Directions - Your answer should contain every line of the records, transcribed word for word.

■ ■ ■ ■ ■

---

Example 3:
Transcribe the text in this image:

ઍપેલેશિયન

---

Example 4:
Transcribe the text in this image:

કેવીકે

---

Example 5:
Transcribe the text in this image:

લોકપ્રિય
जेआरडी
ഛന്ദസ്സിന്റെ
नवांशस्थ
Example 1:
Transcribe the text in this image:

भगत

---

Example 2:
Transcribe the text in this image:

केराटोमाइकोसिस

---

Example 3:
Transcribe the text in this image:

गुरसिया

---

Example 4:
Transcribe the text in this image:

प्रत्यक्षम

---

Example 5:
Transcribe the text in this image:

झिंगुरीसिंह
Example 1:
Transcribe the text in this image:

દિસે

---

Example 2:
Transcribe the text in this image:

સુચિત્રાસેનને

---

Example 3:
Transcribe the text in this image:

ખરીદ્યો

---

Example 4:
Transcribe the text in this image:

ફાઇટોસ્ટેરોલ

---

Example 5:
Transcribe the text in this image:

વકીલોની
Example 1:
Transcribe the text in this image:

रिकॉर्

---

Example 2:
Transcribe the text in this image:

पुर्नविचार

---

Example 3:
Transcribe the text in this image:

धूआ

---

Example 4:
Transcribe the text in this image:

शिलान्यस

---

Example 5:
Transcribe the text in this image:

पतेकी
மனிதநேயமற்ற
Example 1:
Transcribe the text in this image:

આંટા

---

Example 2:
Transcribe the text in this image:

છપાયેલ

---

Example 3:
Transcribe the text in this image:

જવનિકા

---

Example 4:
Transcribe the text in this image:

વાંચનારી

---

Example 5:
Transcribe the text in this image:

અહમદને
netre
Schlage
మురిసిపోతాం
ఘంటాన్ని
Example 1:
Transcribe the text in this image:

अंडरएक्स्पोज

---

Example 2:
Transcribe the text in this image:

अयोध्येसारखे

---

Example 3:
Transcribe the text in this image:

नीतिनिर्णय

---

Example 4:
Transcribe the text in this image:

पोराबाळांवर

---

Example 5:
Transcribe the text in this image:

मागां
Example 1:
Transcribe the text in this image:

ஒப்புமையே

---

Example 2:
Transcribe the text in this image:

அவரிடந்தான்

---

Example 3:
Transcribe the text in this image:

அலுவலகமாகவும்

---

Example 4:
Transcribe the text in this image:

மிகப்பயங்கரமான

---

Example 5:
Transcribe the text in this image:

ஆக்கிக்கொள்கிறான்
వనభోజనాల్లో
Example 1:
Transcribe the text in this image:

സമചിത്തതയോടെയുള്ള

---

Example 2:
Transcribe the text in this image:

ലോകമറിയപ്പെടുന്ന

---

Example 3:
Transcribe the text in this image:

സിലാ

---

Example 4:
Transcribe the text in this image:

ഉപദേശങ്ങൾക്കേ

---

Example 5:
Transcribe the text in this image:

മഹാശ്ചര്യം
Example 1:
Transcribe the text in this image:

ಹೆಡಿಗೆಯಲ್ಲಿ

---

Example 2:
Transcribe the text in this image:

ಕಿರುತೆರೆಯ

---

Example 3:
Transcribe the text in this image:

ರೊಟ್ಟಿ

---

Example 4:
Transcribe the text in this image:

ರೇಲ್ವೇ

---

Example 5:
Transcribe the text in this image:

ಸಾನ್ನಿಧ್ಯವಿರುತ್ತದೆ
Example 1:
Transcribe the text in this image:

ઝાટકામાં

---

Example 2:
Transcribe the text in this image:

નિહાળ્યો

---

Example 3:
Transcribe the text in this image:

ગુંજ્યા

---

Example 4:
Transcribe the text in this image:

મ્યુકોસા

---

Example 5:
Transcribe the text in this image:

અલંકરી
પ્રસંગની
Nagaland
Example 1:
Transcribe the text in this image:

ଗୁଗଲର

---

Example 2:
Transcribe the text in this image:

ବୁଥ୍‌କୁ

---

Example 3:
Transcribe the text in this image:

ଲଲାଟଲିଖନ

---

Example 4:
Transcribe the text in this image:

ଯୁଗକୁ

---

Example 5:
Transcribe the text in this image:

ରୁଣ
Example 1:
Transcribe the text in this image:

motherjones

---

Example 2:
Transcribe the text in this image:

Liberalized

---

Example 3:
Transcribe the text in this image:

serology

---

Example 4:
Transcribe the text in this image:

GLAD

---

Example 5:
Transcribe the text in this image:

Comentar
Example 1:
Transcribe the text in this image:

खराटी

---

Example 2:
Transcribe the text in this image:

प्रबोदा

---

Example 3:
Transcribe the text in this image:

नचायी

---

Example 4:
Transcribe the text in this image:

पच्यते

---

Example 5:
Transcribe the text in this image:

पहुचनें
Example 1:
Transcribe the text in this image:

■ ■ ■ ■ ■

Result of the task -
---

Example 3:
Transcribe the text in this image:

ઍપેલેશિયન

---

Example 4:
Transcribe the text in this image:

કેવીકે

---

Example 5:
Transcribe the text in this image:

લોકપ્રિય
जेआरडी
ഛന്ദസ്സിന്റെ
नवांशस्थ
Example 1:
Transcribe the text in this image:

भगत

---

Example 2:
Transcribe the text in this image:

केराटोमाइकोसिस

---

Example 3:
Transcribe the text in this image:

गुरसिया

---

Example 4:
Transcribe the text in this image:

प्रत्यक्षम

---

Example 5:
Transcribe the text in this image:

झिंगुरीसिंह
Example 1:
Transcribe the text in this image:

દિસે

---

Example 2:
Transcribe the text in this image:

સુચિત્રાસેનને

---

Example 3:
Transcribe the text in this image:

ખરીદ્યો

---

Example 4:
Transcribe the text in this image:

ફાઇટોસ્ટેરોલ

---

Example 5:
Transcribe the text in this image:

વકીલોની
Example 1:
Transcribe the text in this image:

रिकॉर्

---

Example 2:
Transcribe the text in this image:

पुर्नविचार

---

Example 3:
Transcribe the text in this image:

धूआ

---

Example 4:
Transcribe the text in this image:

शिलान्यस

---

Example 5:
Transcribe the text in this image:

पतेकी
மனிதநேயமற்ற
Example 1:
Transcribe the text in this image:

આંટા

---

Example 2:
Transcribe the text in this image:

છપાયેલ

---

Example 3:
Transcribe the text in this image:

જવનિકા

---

Example 4:
Transcribe the text in this image:

વાંચનારી

---

Example 5:
Transcribe the text in this image:

અહમદને
netre
Schlage
మురిసిపోతాం
ఘంటాన్ని
Example 1:
Transcribe the text in this image:

अंडरएक्स्पोज

---

Example 2:
Transcribe the text in this image:

अयोध्येसारखे

---

Example 3:
Transcribe the text in this image:

नीतिनिर्णय

---

Example 4:
Transcribe the text in this image:

पोराबाळांवर

---

Example 5:
Transcribe the text in this image:

मागां
Example 1:
Transcribe the text in this image:

ஒப்புமையே

---

Example 2:
Transcribe the text in this image:

அவரிடந்தான்

---

Example 3:
Transcribe the text in this image:

அலுவலகமாகவும்

---

Example 4:
Transcribe the text in this image:

மிகப்பயங்கரமான

---

Example 5:
Transcribe the text in this image:

ஆக்கிக்கொள்கிறான்
వనభోజనాల్లో
Example 1:
Transcribe the text in this image:

സമചിത്തതയോടെയുള്ള

---

Example 2:
Transcribe the text in this image:

ലോകമറിയപ്പെടുന്ന

---

Example 3:
Transcribe the text in this image:

സിലാ

---

Example 4:
Transcribe the text in this image:

ഉപദേശങ്ങൾക്കേ

---

Example 5:
Transcribe the text in this image:

മഹാശ്ചര്യം
Example 1:
Transcribe the text in this image:

ಹೆಡಿಗೆಯಲ್ಲಿ

---

Example 2:
Transcribe the text in this image:

ಕಿರುತೆರೆಯ

---

Example 3:
Transcribe the text in this image:

ರೊಟ್ಟಿ

---

Example 4:
Transcribe the text in this image:

ರೇಲ್ವೇ

---

Example 5:
Transcribe the text in this image:

ಸಾನ್ನಿಧ್ಯವಿರುತ್ತದೆ
Example 1:
Transcribe the text in this image:

ઝાટકામાં

---

Example 2:
Transcribe the text in this image:

નિહાળ્યો

---

Example 3:
Transcribe the text in this image:

ગુંજ્યા

---

Example 4:
Transcribe the text in this image:

મ્યુકોસા

---

Example 5:
Transcribe the text in this image:

અલંકરી
પ્રસંગની
Nagaland
Example 1:
Transcribe the text in this image:

ଗୁଗଲର

---

Example 2:
Transcribe the text in this image:

ବୁଥ୍‌କୁ

---

Example 3:
Transcribe the text in this image:

ଲଲାଟଲିଖନ

---

Example 4:
Transcribe the text in this image:

ଯୁଗକୁ

---

Example 5:
Transcribe the text in this image:

ରୁଣ
Example 1:
Transcribe the text in this image:

motherjones

---

Example 2:
Transcribe the text in this image:

Liberalized

---

Example 3:
Transcribe the text in this image:

serology

---

Example 4:
Transcribe the text in this image:

GLAD

---

Example 5:
Transcribe the text in this image:

Comentar
Example 1:
Transcribe the text in this image:

खराटी

---

Example 2:
Transcribe the text in this image:

प्रबोदा

---

Example 3:
Transcribe the text in this image:

नचायी

---

Example 4:
Transcribe the text in this image:

पच्यते

---

Example 5:
Transcribe the text in this image:

पहुचनें
Example 1:
Transcribe the text in this image:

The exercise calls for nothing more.